**Problem 1**:
In the court judgment excerpt, which article of the Universal Declaration of Human Rights is named as being in line with Article 11 of the Federal Constitution?
**Problem 2**:
Reproduce word for word the part of the court judgment excerpt from "11.    In the" up to and including "of the deceased.".

10.    In view of the foregoing the National Registration Department is not entitled to impose the requirement for the Appellant to produce a Certificate or a declaration as the Syariah Court will not have jurisdiction over the Appellant who is a person who does not profess the religion of Islam.

 

11.    In the case of Dalip Kaur v Pegawai Polis Daerah, Balai Polis Daerah, Bukit Mertajam & Anor (1992) 1 MLJ 1 the Court needed the expertise of Islamic experts to give an opinion whether a deceased person was a Muslim and hence the need to refer the matter to the Islamic religious authorities for an opinion on the religious status of the deceased.

 

         But in this case, the appellant is still alive and had sworn a statutory declaration and affidavits to state that she now professes the religion of Christianity and therefore there is no necessity for any Islamic authorities to decide whether she is an apostate from Islam.

 

12.    Article 11 of the Federal Constitution states as follows:-

 

“(1) Every person has the right to profess and practice his religion…”

 

This fundamental liberty is in line with Article 18 of the Universal Declaration of Human Rights which read as follow:-

        

“Everyone has the right to freedom of thought, conscience and religion; this right includes freedom to change his religion or belief, and freedom, either alone or in community with others and in public or private, to manifest his religion or belief in teaching, practice, worship and observance.”

**Entries shown**:
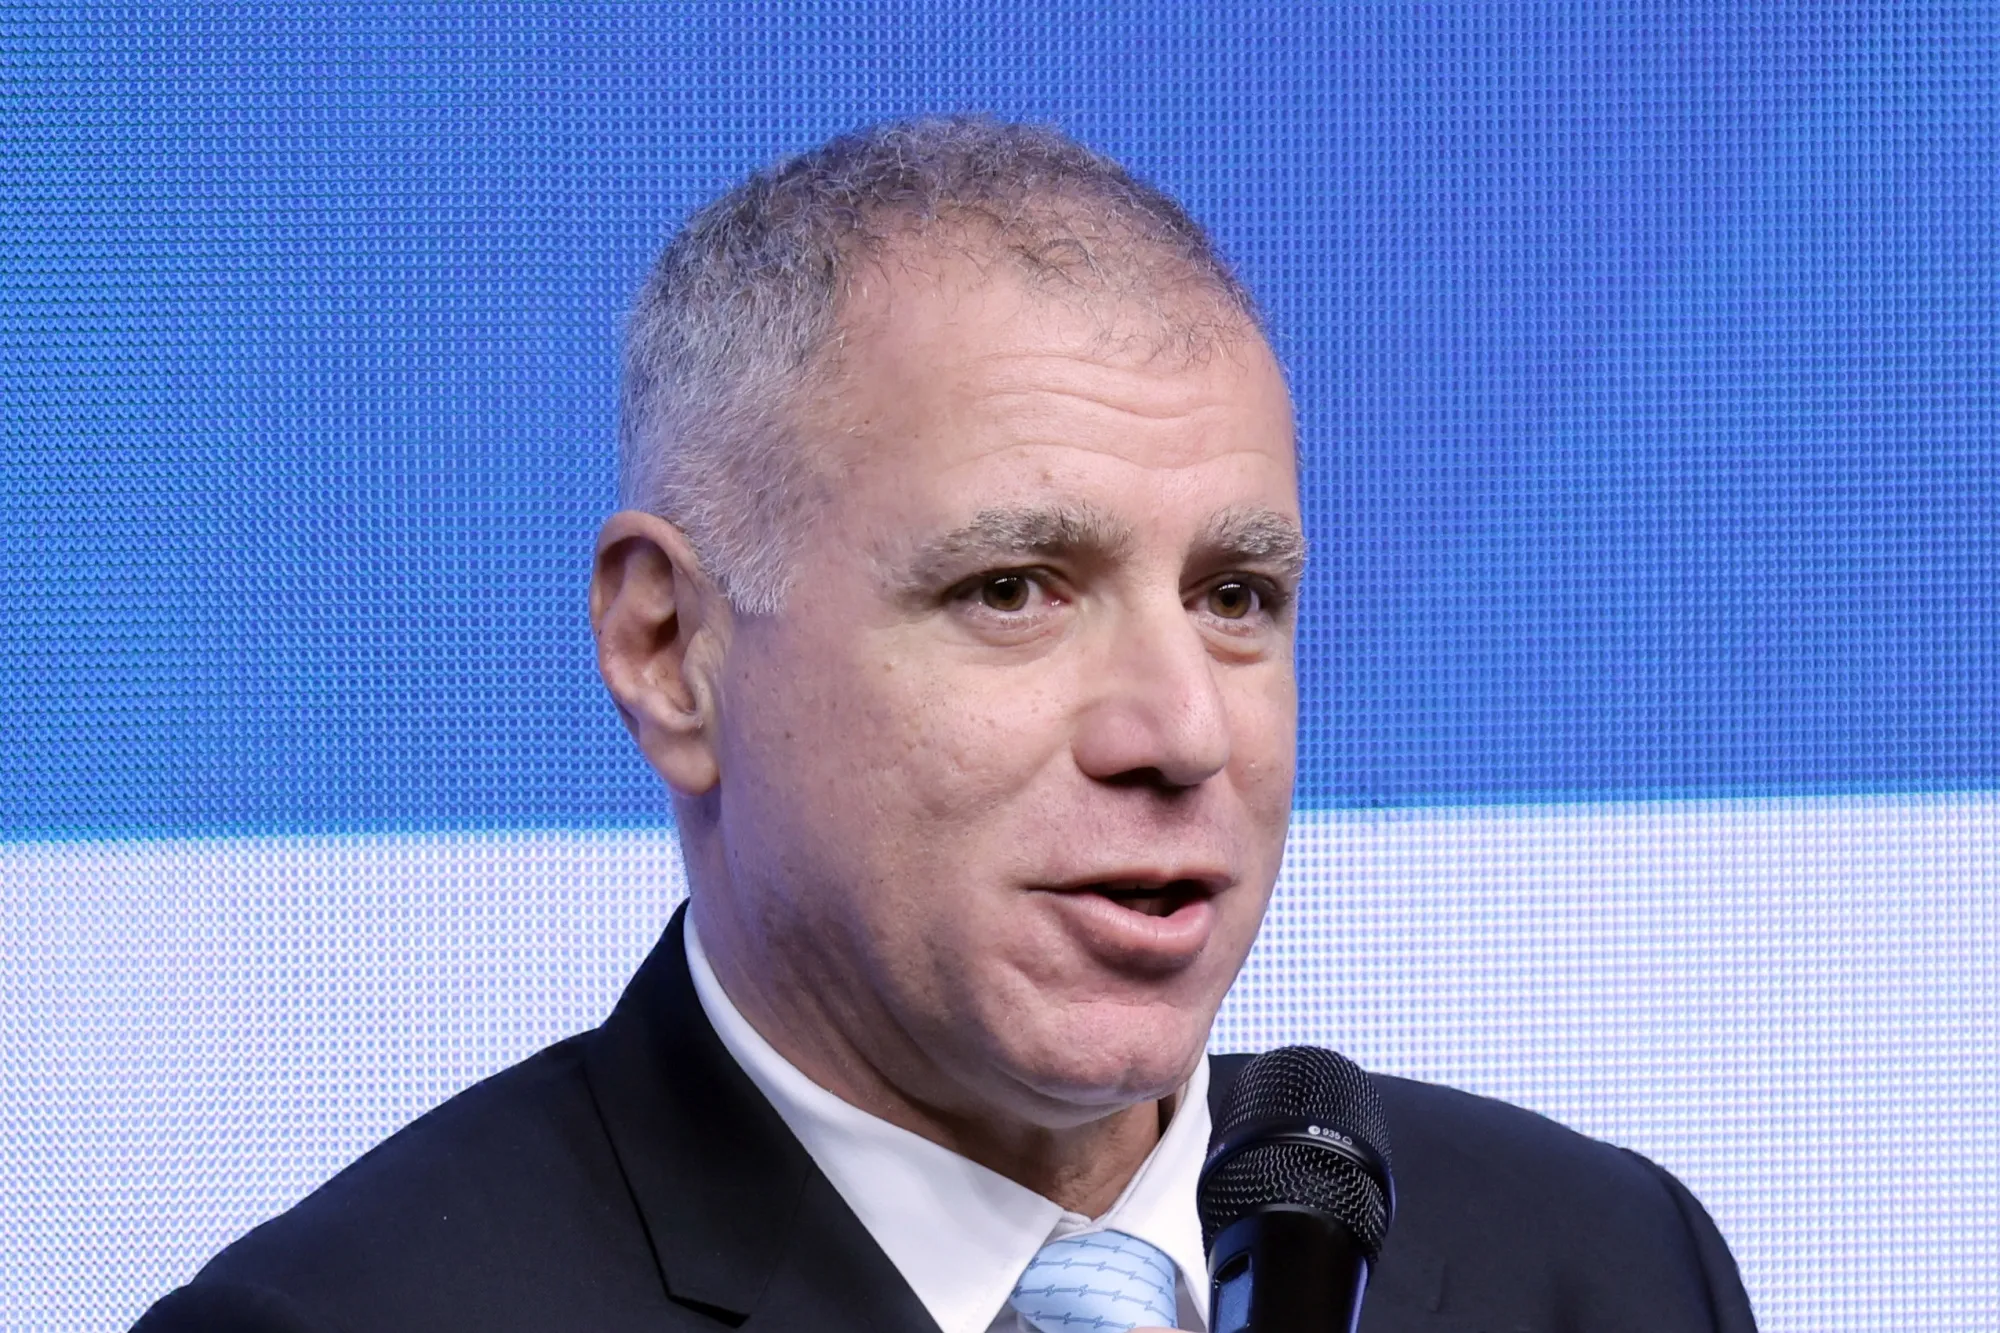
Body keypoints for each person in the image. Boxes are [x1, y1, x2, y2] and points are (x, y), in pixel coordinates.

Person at [134, 116, 1756, 1333]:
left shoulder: (1605, 1270)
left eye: (1237, 596)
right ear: (671, 650)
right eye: (1013, 589)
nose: (1182, 731)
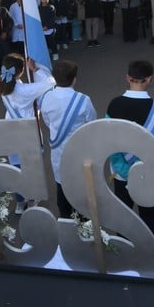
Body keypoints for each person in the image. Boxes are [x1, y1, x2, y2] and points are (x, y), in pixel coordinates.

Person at [107, 59, 154, 236]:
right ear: (149, 79)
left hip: (119, 173)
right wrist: (140, 168)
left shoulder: (114, 104)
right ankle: (149, 252)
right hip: (146, 173)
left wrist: (123, 169)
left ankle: (123, 246)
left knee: (123, 215)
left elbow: (108, 140)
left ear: (127, 77)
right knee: (147, 214)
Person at [0, 53, 55, 212]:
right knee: (32, 167)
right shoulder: (25, 90)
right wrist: (35, 69)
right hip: (28, 132)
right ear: (21, 71)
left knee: (16, 167)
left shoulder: (3, 85)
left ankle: (20, 202)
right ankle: (32, 199)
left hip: (10, 130)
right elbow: (51, 82)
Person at [39, 60, 97, 218]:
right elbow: (91, 124)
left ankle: (65, 225)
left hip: (58, 150)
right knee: (81, 188)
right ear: (74, 79)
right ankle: (85, 226)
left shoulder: (45, 99)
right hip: (79, 150)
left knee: (61, 186)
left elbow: (47, 121)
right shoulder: (83, 100)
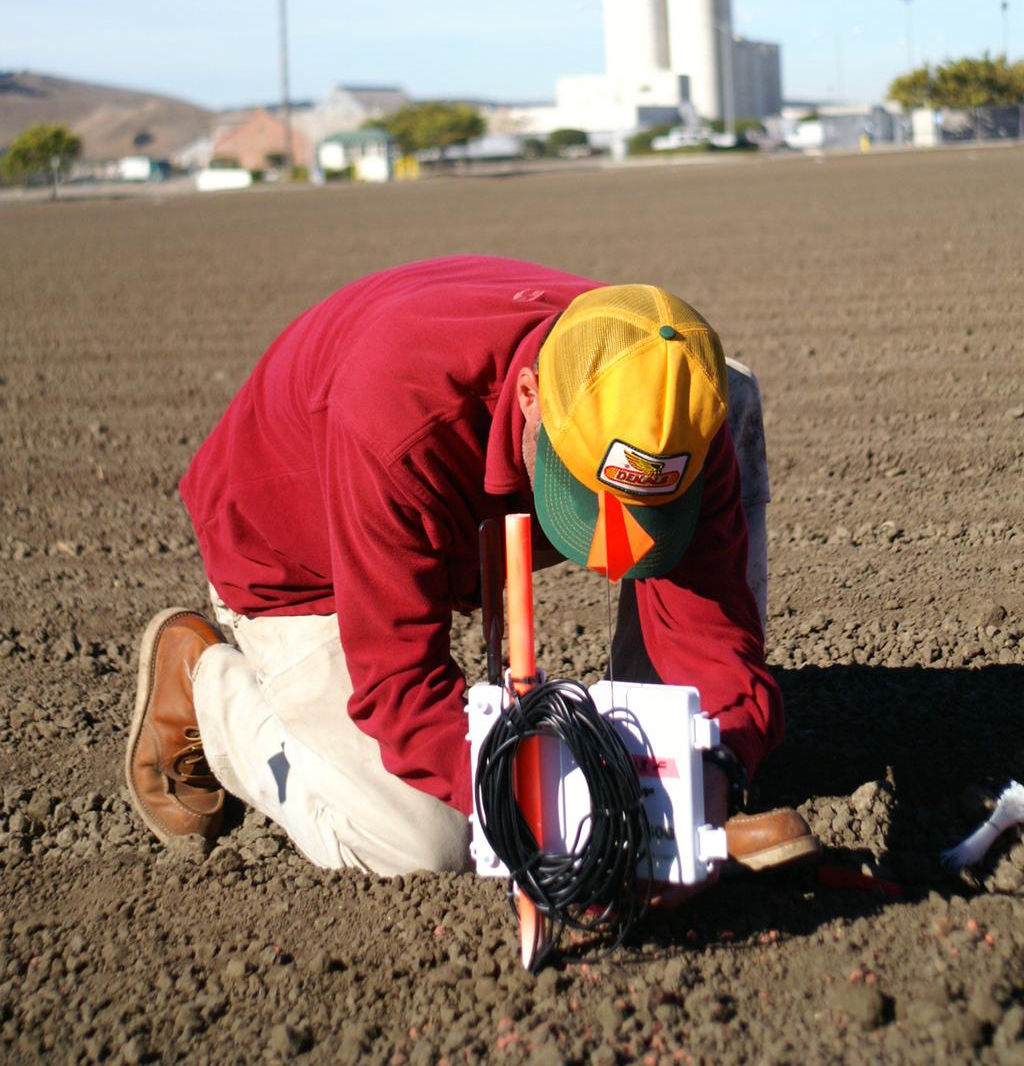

**Task response 1**:
Article 18

**Task response 2**:
11.    In the case of Dalip Kaur v Pegawai Polis Daerah, Balai Polis Daerah, Bukit Mertajam & Anor (1992) 1 MLJ 1 the Court needed the expertise of Islamic experts to give an opinion whether a deceased person was a Muslim and hence the need to refer the matter to the Islamic religious authorities for an opinion on the religious status of the deceased.